I’m developing a website and I’d like the users be able to upload files to the server using a webpage.
The server side is .NET, but it’s not ASP.NET. That means, I’m generating the html code myself instead using ASP.NET, and I’m working with the GET string and POST stream directly. It’s a good exercise to learn what happens under the hood :D, specially nowadays when there is a framework for everything.
I’ve been trying to find information about this, but I found several approaches, some of them javascript (thing I want to avoid for the time being) and lots of premade controls. What I want is to do it myself, I don’t care if there is a nice, nifty and well-proven ASP.NET control… what I want is understand how it do that with all its implications.
Cheers!
In the HTML you need a form with an input of type=”file” and the enctype attribute of the form set to “multipart/form-data” rather than the default of “application/x-www-form-urlencoded”.
Multipart/form-data is defined in RFC 2388, and will behave differently to the application/x-www-form-urlencoded you’ve been parsing with this experiment so far, though it’s quite straight-forward. The RFC should give you all you need to know to replicate how the HttpRequest.Files property works in ASP.NET.

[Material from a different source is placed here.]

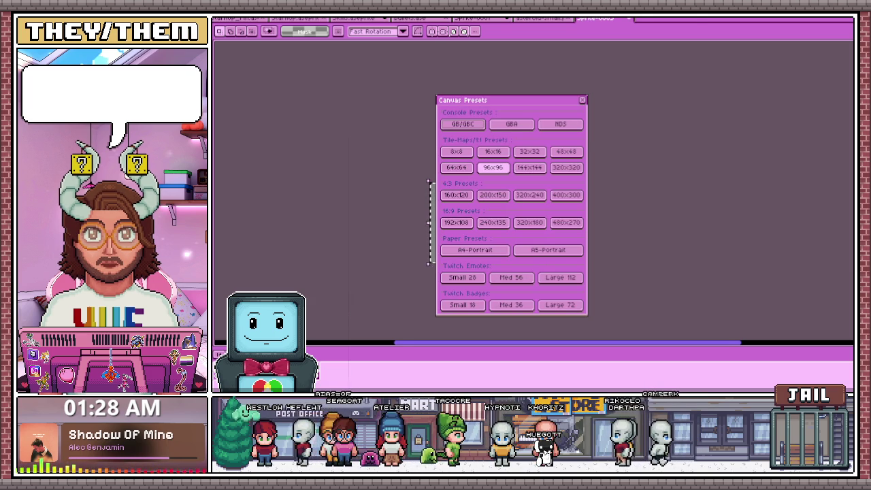
left_click(530, 151)
key("Escape")
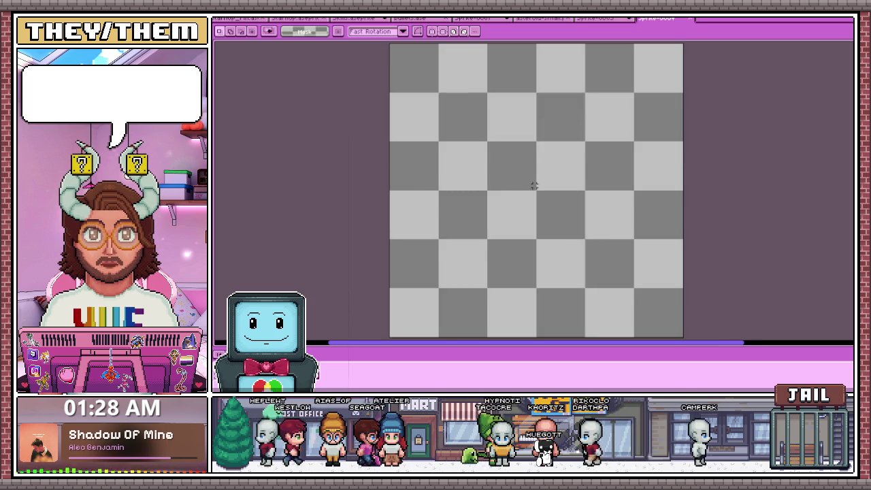
key("minus")
key("ctrl+v")
scroll(469, 124, "up", 3)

An extension of this, try sending streams from XMLHttpRequest in a page or HttpWebRequest in a .NET client application, using both POST and PUT (you may have to change IIS settings to allow the PUT through), as this the overlap of working on that along with your experiments here will cover some knowledge that has some real applicability even when you are using all the toolkits. Another extension is to try implementing both sides of both schemes in RFC2617 without any help from the framework (sometimes the server side of this is genuinely useful).
Kudos for experimenting with this, it should bring real experience to back up what you can learn from reading RFC 2616 (though that’s still absolutely vital for anyone doing web stuff to be intimiately familiar with, as reading will cover some cases your experiments don’t touch on, and explain anything that seems strange in your results).